На лице у мамы нет слез, но глаза красные, припухшие, безучастные. Наверное, она плакала, когда шла домой, думается мне.
Мама, наконец, отвечает – бесцветным плоским голосом:
– Я оставила их в поликлинике. Хватит вертеться, дай матери отдохнуть с работы.
Она разувается, бросает пустой пакет прямо на пол в прихожей и, слегка приволакивая ногу с больным коленом, уходит в комнату. Я растерянно остаюсь в коридоре и наблюдаю за тем, как мама подходит к своей кровати, стягивает куртку, не глядя, бросает ее на стул неопрятной серой кляксой, ложится на кровать – прямо так, в одежде, – и накрывается одеялом с головой. Я мнусь в нерешительности и нарастающей тревоге – что мне делать? И вдруг слышу ее приглушенный голос:
– Ты ела?
– Да, мамочка. Рожки и яичко, чай попила.
– Хорошо. Дай мне поспать пару часов, выключи свет, поиграй на кухне.
– Ты очень-очень устала, да? Больные вредные сегодня?
Мама откидывает одеяло и смотрит на меня в упор – злым немигающим взглядом. Затем прикрывает глаза ладонью, долго молчит, потирает лицо рукой с надтреснувшей кожей, но отвечает уже другим – мягким, привычным тоном:
– Иди ко мне, полежим вместе.
Я тут же проскальзываю в комнату, спешу щелкнуть выключателем, и, в настороженной темноте, на ощупь, пробираюсь к маме. Она тянет ко мне руки, обнимает и укладывает под толстое пушистое одеяло. Прижимает к себе – так крепко, что я начинаю дышать одновременно и носом, и ртом. Мама отодвигается и гладит меня по голове тяжелой горячей ладонью.

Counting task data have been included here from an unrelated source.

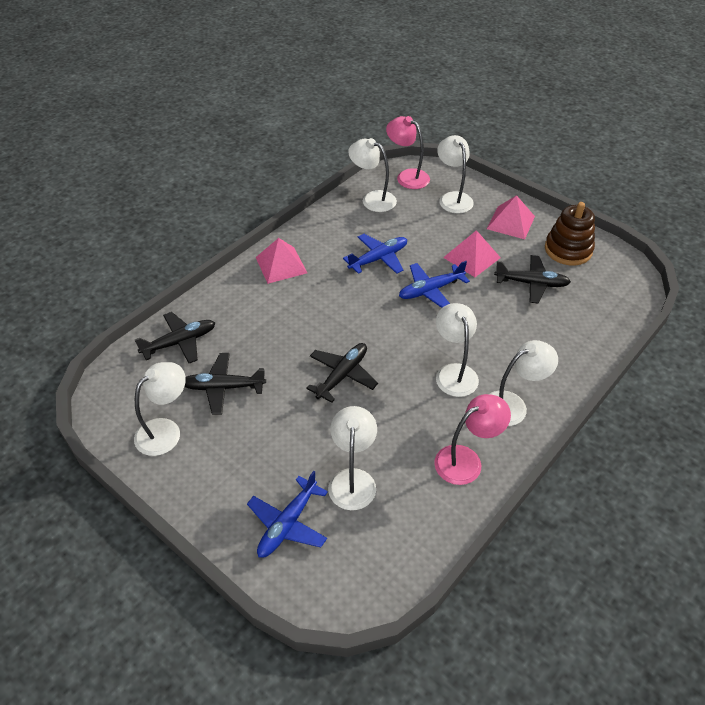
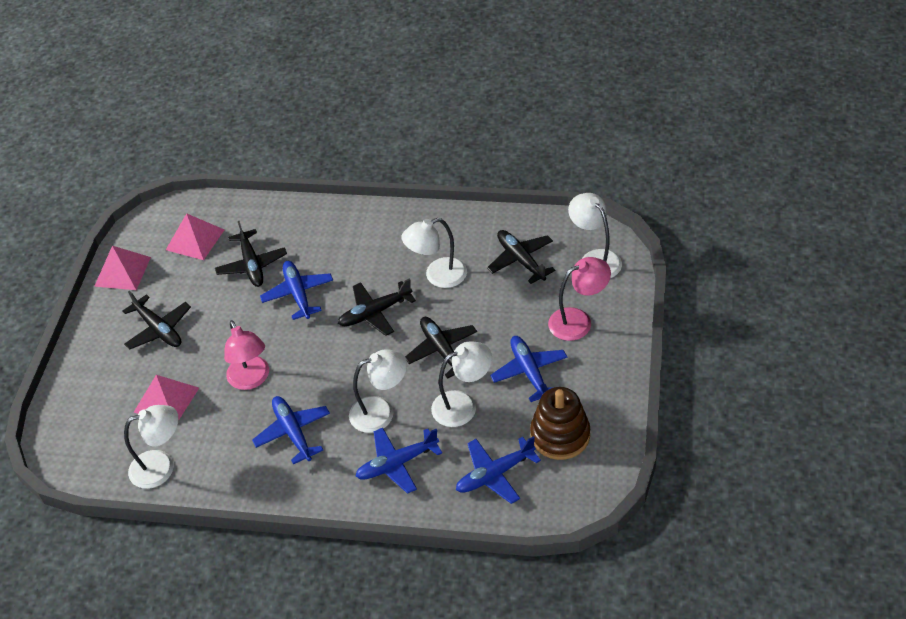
black plane: [135,312,215,363] [185,353,266,415] [306,343,378,403] [494,255,571,304] = 4 -> [122,290,191,350] [215,221,287,287] [338,278,416,336] [405,317,477,379] [487,230,555,284] = 5
blue plane: [247,471,328,558] [343,234,407,274] [399,261,470,308] = 3 -> [252,396,330,464] [260,261,333,320] [355,428,442,494] [456,436,541,504] [490,336,567,402] = 5
white lamp: [134,362,186,456] [328,406,377,510] [348,138,397,212] [436,303,479,397] [437,135,474,213] [490,340,558,426] = 6 -> [124,405,179,489] [349,349,407,433] [401,218,467,288] [431,341,492,427] [568,193,622,278] = 5

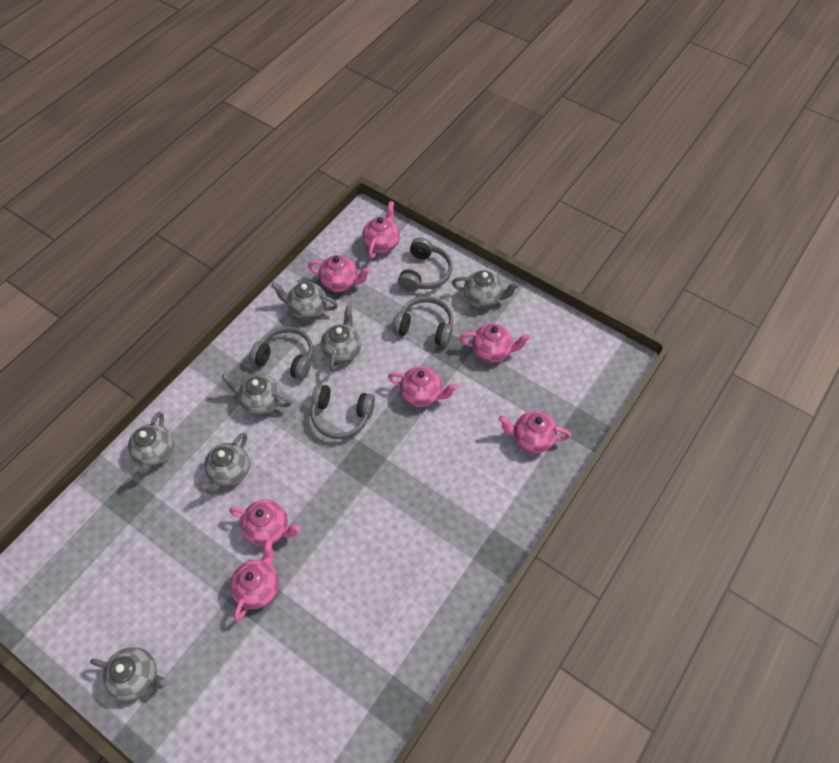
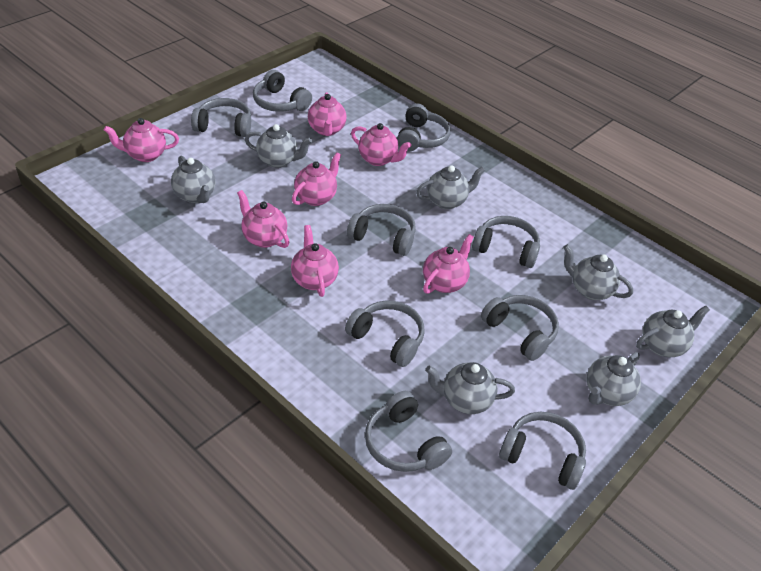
grey headphones: [249,326,313,380] [311,384,375,439] [393,296,453,347] [398,237,453,291] = 4 -> [191,98,251,137] [253,70,312,112] [345,301,425,367] [347,204,416,256] [365,391,452,472] [397,104,451,151] [472,216,540,268] [481,295,559,361] [499,412,586,490] = 9

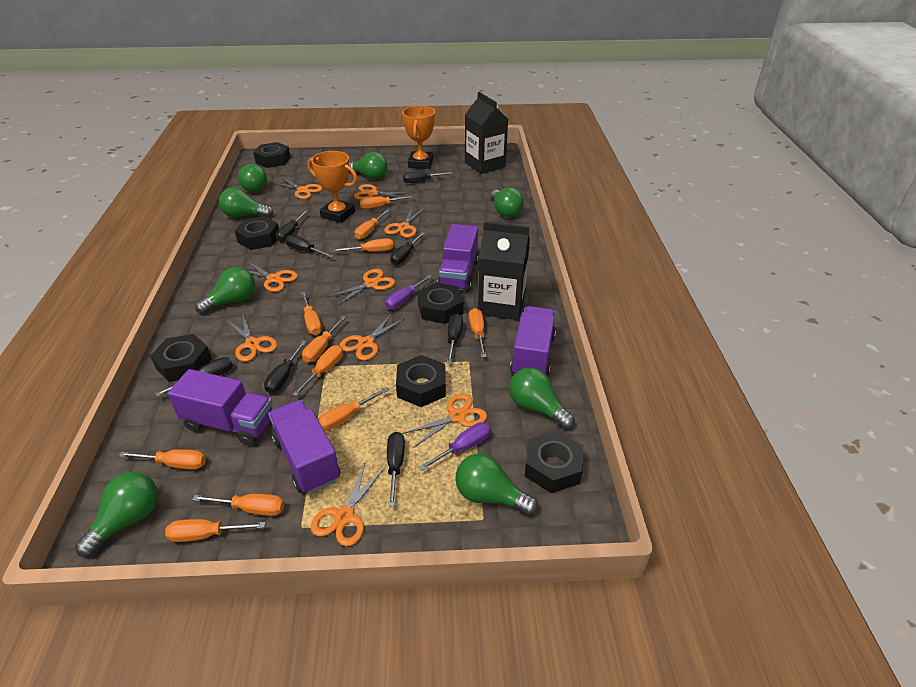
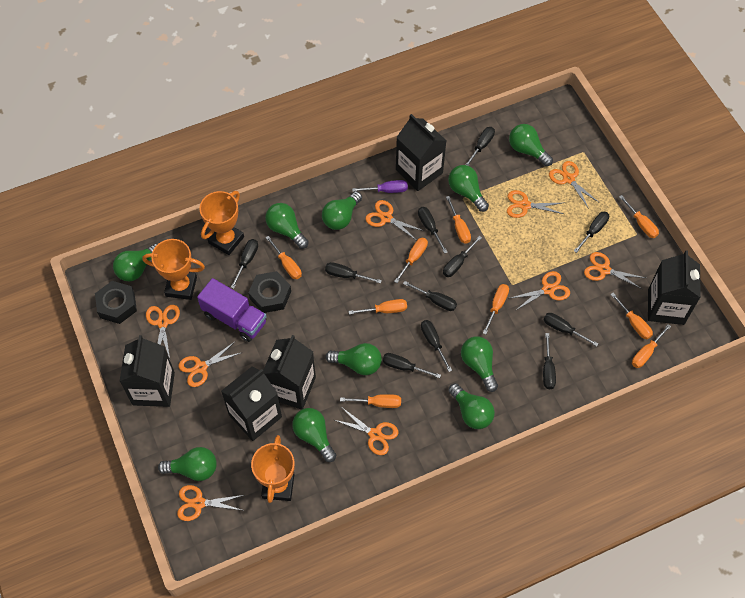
black carton: [465,92,508,174] [478,222,530,320] = 2 -> [120,335,175,407] [221,366,282,441] [263,335,316,410] [396,114,446,191] [648,250,701,325] = 5
black nut: [151,334,212,382] [235,216,279,250] [253,142,290,168] [396,355,446,407] [417,282,464,324] [525,430,583,493] = 6 -> [95,281,137,324] [248,271,291,313] = 2
black screwdriver: [155,357,233,397] [264,340,307,393] [276,210,308,242] [285,235,334,258] [387,432,405,507] [390,232,425,265] [403,171,453,183] [446,313,463,364] = 8 -> [231,239,258,289] [325,262,382,284] [382,353,441,378] [403,281,457,311] [418,207,447,254] [421,320,452,372] [443,236,482,277] [465,127,495,166] [543,313,599,347] [543,333,556,389] [574,212,609,253] = 11
green light bulb: [75,472,158,557] [195,267,255,314] [219,188,273,217] [238,164,267,192] [349,152,388,180] [455,453,538,515] [490,187,524,217] [509,367,575,429] = 8 -> [113,244,158,281] [158,447,217,481] [265,203,309,249] [292,408,336,462] [322,191,362,230] [325,343,382,375] [448,165,489,212] [448,383,495,429] [461,337,498,392] [509,124,553,166] = 10
orange screwdriver: [119,449,206,470] [165,519,265,542] [192,494,284,516] [292,345,343,396] [301,292,322,335] [302,316,346,363] [318,387,389,430] [333,238,393,252] [355,209,390,239] [360,196,413,209] [469,308,486,357] = 11 -> [265,236,302,279] [340,394,401,408] [349,299,407,315] [394,238,428,283] [446,196,471,244] [483,284,509,334] [610,293,653,339] [619,195,659,238] [632,324,671,368] = 9
orange trophy: [307,151,358,223] [402,106,435,169] = 2 -> [142,239,205,300] [199,191,244,255] [251,435,295,503] = 3
purple screwdriver: [385,274,432,310] [419,422,491,471] = 2 -> [352,180,408,193] = 1
purple truck: [168,369,273,446] [268,400,340,494] [437,224,479,292] [510,306,556,376] = 4 -> [197,278,267,342] = 1

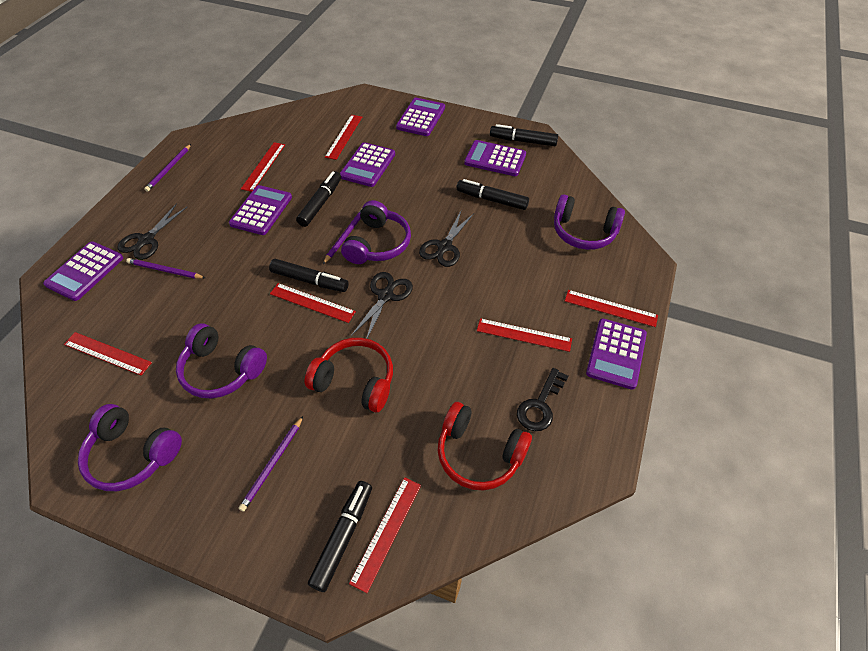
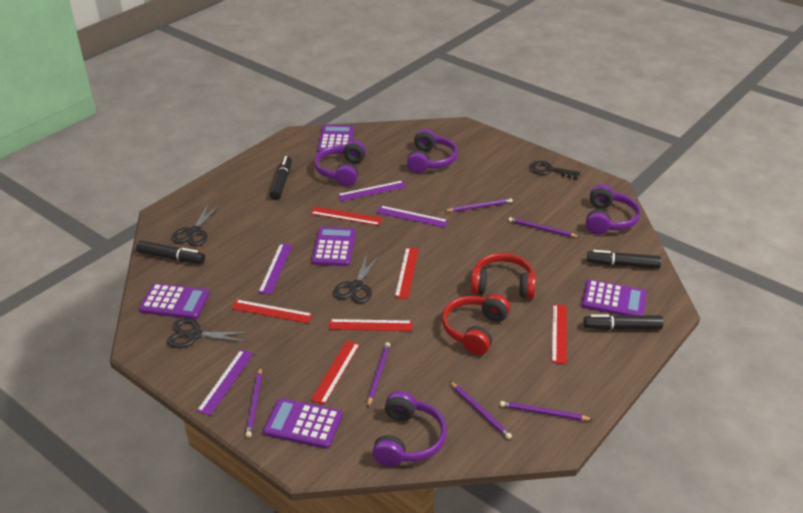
black marker: [269,259,349,292] [296,171,341,227] [308,481,372,592] [456,179,529,210] [490,124,558,146] = 5 -> [136,240,205,264] [269,156,292,200] [583,314,664,330] [587,250,661,268] = 4
purple calculator: [43,242,123,301] [229,185,292,235] [340,142,395,187] [396,98,445,136] [464,140,526,176] [586,318,647,390] = 6 -> [139,283,210,319] [263,398,343,449] [311,227,356,266] [317,125,354,154] [582,279,647,315] = 5
purple pencil: [126,258,205,279] [144,144,191,192] [238,416,303,512] [323,209,362,264] = 4 -> [246,367,262,438] [367,342,390,408] [445,198,513,212] [450,381,512,439] [500,401,593,420] [508,217,579,237] = 6
purple ruler: none = 0 -> [197,350,254,416] [258,243,293,294] [337,180,407,201] [376,206,448,228] = 4
red ruler: [64,332,152,376] [241,142,285,192] [270,283,356,323] [325,115,362,160] [349,477,421,593] [477,318,572,352] [565,290,658,327] = 7 -> [231,300,313,323] [310,207,383,226] [311,340,360,405] [329,319,412,331] [395,247,419,299] [552,304,567,364] = 6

– Как прошел твой день? – шепчет темнота маминым голосом.
Я тут же – чтобы закончить, наконец, эту сумрачную, серую тишину, грозящую какой-то большой невыговариваемой бедой, – быстро-быстро выпаливаю про монетку, про голубей, которые совсем меня не боятся и целый день поскрипывают о своем, переминаясь с одного толстого сизого бока на другой. Вспоминаю о том, что перед маминым приходом звонила Юлька, чему-то смеялась в трубке, но ее совсем не было слышно, потому что где-то рядом, совсем близко, возмущенно лаял Мальчик – ее большая, вся в черных шелковых кудряшках, собака.
Мама снова родная и близкая. Она тихо смеется о Юльке и Мальчике, говорит, что Вера Васильевна, Юлькина мама, с ума сходит от всех этих двуногих и четвероногих, что разговаривают, смеются, бегают и лают в ее квартире дни напролет. Мама обещает разобраться с толстыми голубями и прогнать их навсегда. Удивляется монетке и говорит, что я могу оставить ее себе, и никаких черных дней не существует вовсе, и не будет их никогда. Напоследок, уже сонным, смазанным голосом, шепчет:
– Кажется, ты подружилась с нашим домовым.
Я ойкаю, вскакиваю и тормошу засыпающую маму:
– Какой домовой, мамочка??? Это как Кузя из мультика? А где он живет? А как он?..
Но мама уже не слышит. Сквозь тягучую усталую дрему, проваливаясь все глубже, тяжелея, расслабляясь, она бормочет:
– Купи себе завтра все, что захочешь, доченька. Купи сладостей.
– Если честно, я совсем не поверила маме! Вернее, вечером поверила, а утром разверила! – заявляю я, усаживаясь на скамейку между Юлькой и Алимушей. Едва проснувшись, я с нетерпением ждала нашего полевого совещания. – Она просто забыла про денежки в своем плаще…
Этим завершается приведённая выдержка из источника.